Grinning, she rolled her eyes to the ceiling. “What will I do with you?”
“Tell me.” His tongue trailed down her throat. “What will you do with me?”
She undid his tie, the buttons of his shirt and slid his suit coat from his shoulders. “I’ll have you naked.” She eyed his trousers and shoes. “Step out of those, baby.”
He did as he was told, then deftly removed the condom, marched into the kitchen and returned in a flash. Digging in his pants’ pocket, he produced another foil and held it up in the air. His fervid eyes teased her and his brows arched in question.

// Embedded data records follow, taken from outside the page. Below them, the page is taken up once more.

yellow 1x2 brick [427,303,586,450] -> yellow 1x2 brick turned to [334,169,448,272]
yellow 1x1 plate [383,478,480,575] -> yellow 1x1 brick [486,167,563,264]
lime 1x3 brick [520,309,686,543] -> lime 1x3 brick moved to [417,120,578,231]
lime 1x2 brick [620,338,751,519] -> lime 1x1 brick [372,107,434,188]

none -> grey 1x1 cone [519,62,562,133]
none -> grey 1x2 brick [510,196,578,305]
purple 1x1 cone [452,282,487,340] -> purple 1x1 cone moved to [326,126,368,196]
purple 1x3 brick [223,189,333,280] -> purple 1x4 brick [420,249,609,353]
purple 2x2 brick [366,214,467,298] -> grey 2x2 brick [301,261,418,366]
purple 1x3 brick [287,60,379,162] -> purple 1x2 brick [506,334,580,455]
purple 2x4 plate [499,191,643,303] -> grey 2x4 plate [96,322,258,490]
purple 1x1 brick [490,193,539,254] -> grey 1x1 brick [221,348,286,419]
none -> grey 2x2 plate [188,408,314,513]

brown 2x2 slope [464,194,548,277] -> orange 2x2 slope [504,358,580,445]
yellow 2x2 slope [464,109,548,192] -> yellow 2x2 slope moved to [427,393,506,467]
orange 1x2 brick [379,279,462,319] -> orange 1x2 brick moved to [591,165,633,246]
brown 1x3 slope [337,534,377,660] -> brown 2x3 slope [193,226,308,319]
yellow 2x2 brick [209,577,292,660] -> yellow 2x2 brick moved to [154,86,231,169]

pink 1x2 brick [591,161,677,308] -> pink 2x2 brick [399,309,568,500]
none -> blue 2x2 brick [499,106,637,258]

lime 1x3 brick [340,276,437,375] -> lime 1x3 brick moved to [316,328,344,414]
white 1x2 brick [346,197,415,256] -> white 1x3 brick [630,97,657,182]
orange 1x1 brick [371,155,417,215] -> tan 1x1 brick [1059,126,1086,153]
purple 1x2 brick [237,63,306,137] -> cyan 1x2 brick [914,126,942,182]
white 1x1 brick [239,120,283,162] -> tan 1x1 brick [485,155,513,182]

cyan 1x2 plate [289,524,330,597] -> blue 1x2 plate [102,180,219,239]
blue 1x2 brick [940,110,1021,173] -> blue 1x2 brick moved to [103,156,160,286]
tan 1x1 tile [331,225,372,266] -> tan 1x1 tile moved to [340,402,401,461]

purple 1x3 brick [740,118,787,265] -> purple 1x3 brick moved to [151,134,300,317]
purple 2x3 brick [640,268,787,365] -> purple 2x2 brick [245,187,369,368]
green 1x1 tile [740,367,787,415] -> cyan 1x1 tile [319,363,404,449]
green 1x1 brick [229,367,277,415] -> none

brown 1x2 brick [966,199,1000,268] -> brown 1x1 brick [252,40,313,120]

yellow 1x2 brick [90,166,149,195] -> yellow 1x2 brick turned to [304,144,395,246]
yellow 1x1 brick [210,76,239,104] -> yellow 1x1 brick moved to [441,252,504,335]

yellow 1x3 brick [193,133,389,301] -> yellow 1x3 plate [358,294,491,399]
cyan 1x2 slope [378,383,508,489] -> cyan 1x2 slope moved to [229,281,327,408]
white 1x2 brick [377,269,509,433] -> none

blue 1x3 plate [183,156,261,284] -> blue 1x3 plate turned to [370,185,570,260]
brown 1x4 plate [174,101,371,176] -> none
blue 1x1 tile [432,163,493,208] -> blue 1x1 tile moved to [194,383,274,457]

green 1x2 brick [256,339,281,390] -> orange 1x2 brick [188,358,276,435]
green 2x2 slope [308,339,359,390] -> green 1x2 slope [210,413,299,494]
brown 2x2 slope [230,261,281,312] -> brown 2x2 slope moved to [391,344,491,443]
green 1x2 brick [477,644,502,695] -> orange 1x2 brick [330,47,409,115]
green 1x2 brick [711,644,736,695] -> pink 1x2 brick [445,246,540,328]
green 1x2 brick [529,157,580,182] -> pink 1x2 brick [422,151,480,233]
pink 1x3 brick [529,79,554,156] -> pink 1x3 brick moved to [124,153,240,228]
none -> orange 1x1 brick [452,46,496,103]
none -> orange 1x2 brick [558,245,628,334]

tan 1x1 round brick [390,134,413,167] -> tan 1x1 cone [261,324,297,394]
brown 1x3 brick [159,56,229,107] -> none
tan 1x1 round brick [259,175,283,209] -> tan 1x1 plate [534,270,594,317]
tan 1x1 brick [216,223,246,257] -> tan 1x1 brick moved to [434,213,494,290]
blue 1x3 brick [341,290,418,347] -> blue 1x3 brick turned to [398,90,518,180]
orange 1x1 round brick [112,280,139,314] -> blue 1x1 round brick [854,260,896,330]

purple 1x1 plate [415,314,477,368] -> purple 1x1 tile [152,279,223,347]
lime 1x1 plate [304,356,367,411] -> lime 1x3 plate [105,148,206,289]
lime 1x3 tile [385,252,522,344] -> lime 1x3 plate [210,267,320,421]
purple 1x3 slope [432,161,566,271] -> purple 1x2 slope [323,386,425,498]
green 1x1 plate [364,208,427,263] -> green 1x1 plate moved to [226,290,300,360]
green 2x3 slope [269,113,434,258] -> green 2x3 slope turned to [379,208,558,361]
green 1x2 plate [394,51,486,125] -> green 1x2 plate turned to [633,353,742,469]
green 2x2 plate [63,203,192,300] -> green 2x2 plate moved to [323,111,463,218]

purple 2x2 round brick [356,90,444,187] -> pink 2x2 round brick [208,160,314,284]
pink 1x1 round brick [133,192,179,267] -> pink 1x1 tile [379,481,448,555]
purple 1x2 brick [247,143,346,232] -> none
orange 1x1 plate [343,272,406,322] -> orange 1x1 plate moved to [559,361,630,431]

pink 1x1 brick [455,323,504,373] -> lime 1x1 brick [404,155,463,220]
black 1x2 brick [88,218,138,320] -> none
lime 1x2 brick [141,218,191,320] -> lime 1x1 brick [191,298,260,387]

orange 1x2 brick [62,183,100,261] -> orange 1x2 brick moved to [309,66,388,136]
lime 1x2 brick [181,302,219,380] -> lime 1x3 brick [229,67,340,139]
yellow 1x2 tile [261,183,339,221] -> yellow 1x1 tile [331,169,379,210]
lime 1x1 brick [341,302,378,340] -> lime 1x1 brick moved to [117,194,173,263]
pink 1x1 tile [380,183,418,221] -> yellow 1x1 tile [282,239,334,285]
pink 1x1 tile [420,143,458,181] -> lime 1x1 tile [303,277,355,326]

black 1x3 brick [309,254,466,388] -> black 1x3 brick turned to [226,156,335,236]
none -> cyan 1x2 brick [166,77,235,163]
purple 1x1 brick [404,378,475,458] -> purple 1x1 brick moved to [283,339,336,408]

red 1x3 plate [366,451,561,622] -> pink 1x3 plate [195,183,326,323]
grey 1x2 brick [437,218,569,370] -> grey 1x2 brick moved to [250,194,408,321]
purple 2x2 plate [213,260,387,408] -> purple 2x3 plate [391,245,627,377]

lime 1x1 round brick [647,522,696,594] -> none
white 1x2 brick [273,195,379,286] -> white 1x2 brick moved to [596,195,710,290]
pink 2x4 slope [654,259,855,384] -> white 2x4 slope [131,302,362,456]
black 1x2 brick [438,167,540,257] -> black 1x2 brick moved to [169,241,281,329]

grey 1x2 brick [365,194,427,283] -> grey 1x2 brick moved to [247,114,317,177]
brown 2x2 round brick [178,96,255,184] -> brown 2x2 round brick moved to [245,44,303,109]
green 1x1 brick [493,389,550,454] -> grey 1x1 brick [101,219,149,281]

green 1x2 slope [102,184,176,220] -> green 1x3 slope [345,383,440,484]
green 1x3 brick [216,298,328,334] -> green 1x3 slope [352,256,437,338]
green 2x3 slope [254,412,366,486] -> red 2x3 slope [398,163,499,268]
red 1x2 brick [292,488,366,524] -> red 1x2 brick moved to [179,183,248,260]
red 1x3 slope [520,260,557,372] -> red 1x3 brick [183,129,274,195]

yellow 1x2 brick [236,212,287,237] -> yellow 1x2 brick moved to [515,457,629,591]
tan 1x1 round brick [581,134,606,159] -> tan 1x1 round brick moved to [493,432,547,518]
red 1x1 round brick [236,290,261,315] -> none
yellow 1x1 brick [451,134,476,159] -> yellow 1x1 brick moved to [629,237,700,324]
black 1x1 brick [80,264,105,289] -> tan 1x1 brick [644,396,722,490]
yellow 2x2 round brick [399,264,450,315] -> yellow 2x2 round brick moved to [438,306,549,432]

Maddie watched him as she sat on the third step of her staircase, her shirt tails dangling between her thighs, her pussy weeping with want of another good loving.
Dan came to stand before her, his blue-veined cock now at mouth-level, engorged with need of her.
She admired his yummy offering. She fisted his rod, bent and flicked her tongue over the slit. “You are delicious, honey. And to think all this cum is just for me.”
He made a low rumbling sound in his throat. “You’d better get on with that, baby, ’cause I am dying here.”
She raised her gaze to his, the seductress in her appearing for a second astonishing time with this man who was her lover.“Let me see what I can do to help you out.”